§ **Problem details**
From the entries, copy every line that carries the string "Company".

Material supplied START

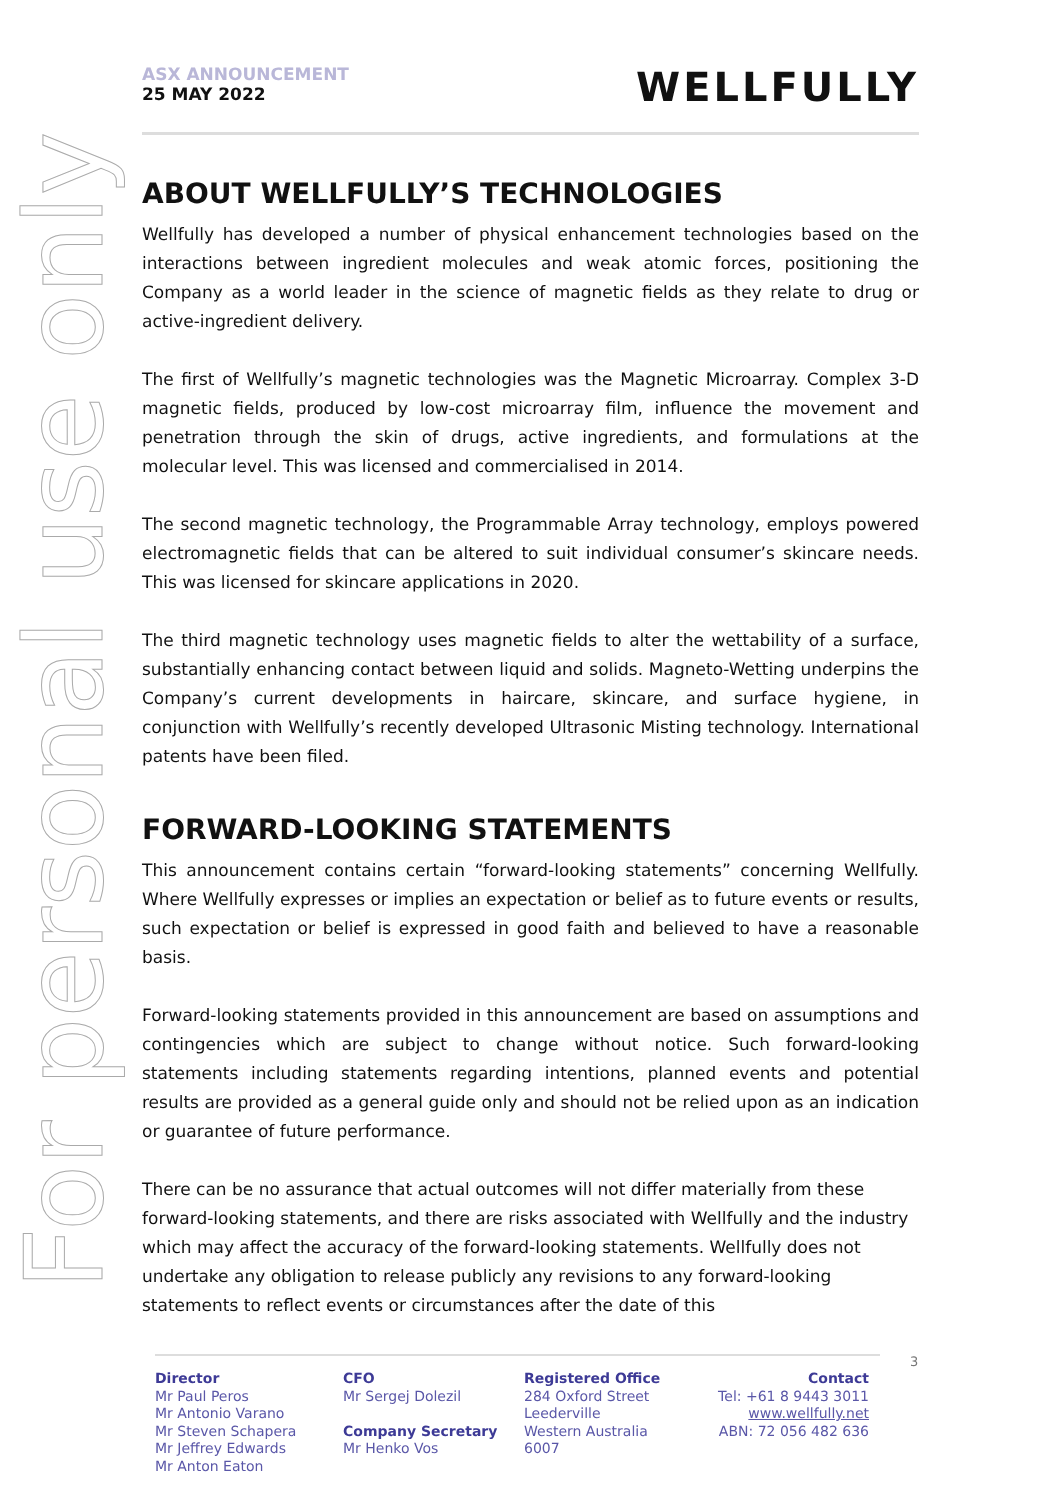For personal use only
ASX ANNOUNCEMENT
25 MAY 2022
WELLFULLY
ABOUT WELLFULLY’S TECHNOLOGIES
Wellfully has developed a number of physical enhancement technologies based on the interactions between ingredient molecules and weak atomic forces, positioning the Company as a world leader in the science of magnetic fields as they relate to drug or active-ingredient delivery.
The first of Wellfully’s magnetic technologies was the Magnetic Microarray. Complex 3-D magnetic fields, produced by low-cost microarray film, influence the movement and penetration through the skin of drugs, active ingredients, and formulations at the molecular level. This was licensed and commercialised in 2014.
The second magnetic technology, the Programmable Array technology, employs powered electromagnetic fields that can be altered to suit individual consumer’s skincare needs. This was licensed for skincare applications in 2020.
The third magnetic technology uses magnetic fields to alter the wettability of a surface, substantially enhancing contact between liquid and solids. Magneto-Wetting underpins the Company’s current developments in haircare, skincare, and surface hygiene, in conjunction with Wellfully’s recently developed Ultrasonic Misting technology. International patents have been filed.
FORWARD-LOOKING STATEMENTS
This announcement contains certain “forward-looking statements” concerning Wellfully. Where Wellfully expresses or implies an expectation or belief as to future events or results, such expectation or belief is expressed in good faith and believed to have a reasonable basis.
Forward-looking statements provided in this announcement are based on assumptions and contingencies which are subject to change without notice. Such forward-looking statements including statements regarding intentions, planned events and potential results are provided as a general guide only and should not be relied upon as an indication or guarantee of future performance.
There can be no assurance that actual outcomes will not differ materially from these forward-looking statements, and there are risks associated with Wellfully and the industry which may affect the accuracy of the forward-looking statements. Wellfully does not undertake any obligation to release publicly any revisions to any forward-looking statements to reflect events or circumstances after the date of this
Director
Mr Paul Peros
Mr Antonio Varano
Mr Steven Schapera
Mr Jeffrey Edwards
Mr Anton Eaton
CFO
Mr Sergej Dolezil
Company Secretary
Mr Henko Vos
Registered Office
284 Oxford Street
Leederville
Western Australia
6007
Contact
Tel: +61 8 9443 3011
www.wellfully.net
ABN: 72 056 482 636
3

Material supplied END

§ **Task answer**
Wellfully has developed a number of physical enhancement technologies based on the interactions between ingredient molecules and weak atomic forces, positioning the Company as a world leader in the science of magnetic fields as they relate to drug or active-ingredient delivery.
The third magnetic technology uses magnetic fields to alter the wettability of a surface, substantially enhancing contact between liquid and solids. Magneto-Wetting underpins the Company’s current developments in haircare, skincare, and surface hygiene, in conjunction with Wellfully’s recently developed Ultrasonic Misting technology. International patents have been filed.
Company Secretary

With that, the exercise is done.